I read Surrender of a Lady recently, and as I read it, the heroine’s past really stuck with me. For those not familiar with Tiffany Clare’s debut, it centers on a heroine sold into slavery in a Turkish harem. Her owner runs a pleasure garden, and the girls are expected to entertain the men who bid on their favors. This heroine is no faux courtesan; she really does have multiple partners including her owner and various men who have bid on her favors over the years.
While the fact that our heroine was no virgin harem girl caught my eye, what really stood out to me was the manner in which the author differentiated her encounters with the hero as opposed to her encounters with other men. The first chapters of the book show readers how this woman came to live in the harem and we learn that she was expected to spend her first year there as the partner of her owner, having sex with him and learning the ways of the harem. We then see references to her having relations with other men thereafter. However, no real details are given in any of these scenes. It is not until the hero enters the picture that we see any truly explicit sex scenes.

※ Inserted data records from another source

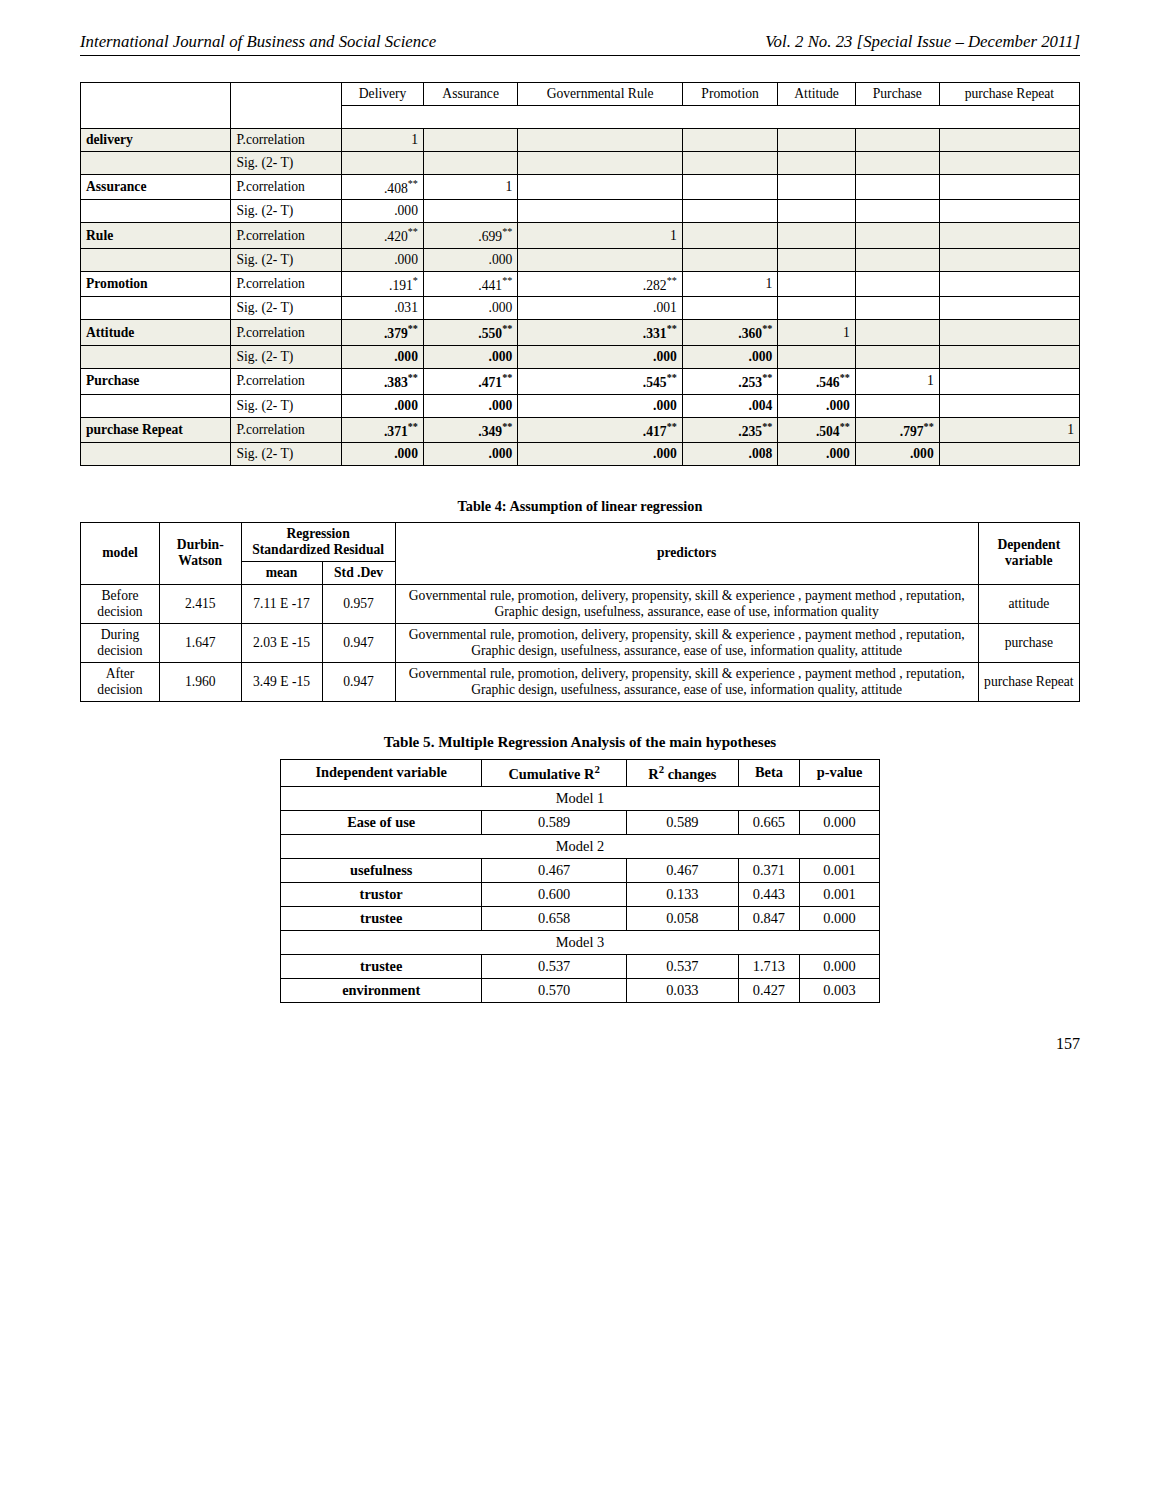International Journal of Business and Social Science Vol. 2 No. 23 [Special Issue – December 2011]
| | | Delivery | Assurance | Governmental Rule | Promotion | Attitude | Purchase | purchase Repeat |
| --- | --- | --- | --- | --- | --- | --- | --- | --- |
| delivery | P.correlation | 1 | | | | | | |
| | Sig. (2- T) | | | | | | | |
| Assurance | P.correlation | .408 ** | 1 | | | | | |
| | Sig. (2- T) | .000 | | | | | | |
| Rule | P.correlation | .420 ** | .699 ** | 1 | | | | |
| | Sig. (2- T) | .000 | .000 | | | | | |
| Promotion | P.correlation | .191 * | .441 ** | .282 ** | 1 | | | |
| | Sig. (2- T) | .031 | .000 | .001 | | | | |
| Attitude | P.correlation | .379 ** | .550 ** | .331 ** | .360 ** | 1 | | |
| | Sig. (2- T) | .000 | .000 | .000 | .000 | | | |
| Purchase | P.correlation | .383 ** | .471 ** | .545 ** | .253 ** | .546 ** | 1 | |
| | Sig. (2- T) | .000 | .000 | .000 | .004 | .000 | | |
| purchase Repeat | P.correlation | .371 ** | .349 ** | .417 ** | .235 ** | .504 ** | .797 ** | 1 |
| | Sig. (2- T) | .000 | .000 | .000 | .008 | .000 | .000 | |
Table 4: Assumption of linear regression
| model | Durbin-Watson | Regression Standardized Residual | predictors | Dependent variable |
| --- | --- | --- | --- | --- |
| mean | Std .Dev |
| Before decision | 2.415 | 7.11 E -17 | 0.957 | Governmental rule, promotion, delivery, propensity, skill & experience , payment method , reputation, Graphic design, usefulness, assurance, ease of use, information quality | attitude |
| During decision | 1.647 | 2.03 E -15 | 0.947 | Governmental rule, promotion, delivery, propensity, skill & experience , payment method , reputation, Graphic design, usefulness, assurance, ease of use, information quality, attitude | purchase |
| After decision | 1.960 | 3.49 E -15 | 0.947 | Governmental rule, promotion, delivery, propensity, skill & experience , payment method , reputation, Graphic design, usefulness, assurance, ease of use, information quality, attitude | purchase Repeat |
Table 5. Multiple Regression Analysis of the main hypotheses
| Independent variable | Cumulative R 2 | R 2 changes | Beta | p-value |
| --- | --- | --- | --- | --- |
| Model 1 |
| Ease of use | 0.589 | 0.589 | 0.665 | 0.000 |
| Model 2 |
| usefulness | 0.467 | 0.467 | 0.371 | 0.001 |
| trustor | 0.600 | 0.133 | 0.443 | 0.001 |
| trustee | 0.658 | 0.058 | 0.847 | 0.000 |
| Model 3 |
| trustee | 0.537 | 0.537 | 1.713 | 0.000 |
| environment | 0.570 | 0.033 | 0.427 | 0.003 |
157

At first, I wondered if this was yet another example of the sexual double standard. After all, while we sometimes just see mentions of heroes having a mistress or ten, anyone who’s read a number of historical romances has probably seen at least one scene(usually before the h/h meet) where the hero is lollygagging in bed with his mistress. Almost immediately after I thought this, I stepped back a little. It’s easy to simply assume the old double standard is in place since it seems to be there in plenty of other romances. However, this particular book challenges that double standard in ways and so I wondered if the lack of detail about the heroine’s sexual past was by design for another reason.
As I got further into the book, I saw that the author’s choice to reserve sex scene details for the hero and heroine’s relationship could also serve another purpose. By showing only this relationship in great detail, the author may not be adhering to a cultural double standard but instead showing readers that this is the relationship that actually matters. The heroine and hero may each have a past, but it is their relationship with each other that will actually have the greatest importance in their lives, and the explicit details of every past encounter just aren’t needed.
I don’t know which interpretation was intended by the author when she set up her story this way, but it certainly does make one think. And it’s something people grapple with outside of romance reading as well. Any casual glance through women’s magazines or relationship sites will yield articles talking about how much one should tell one’s partner about sexual pasts or whether one needs to give a specific number of past partners, etc… For myself, I like it when an author doesn’t flinch from revealing that either one of her lead characters has a past, but I can see why readers wouldn’t need to relive every last gory detail. How about you?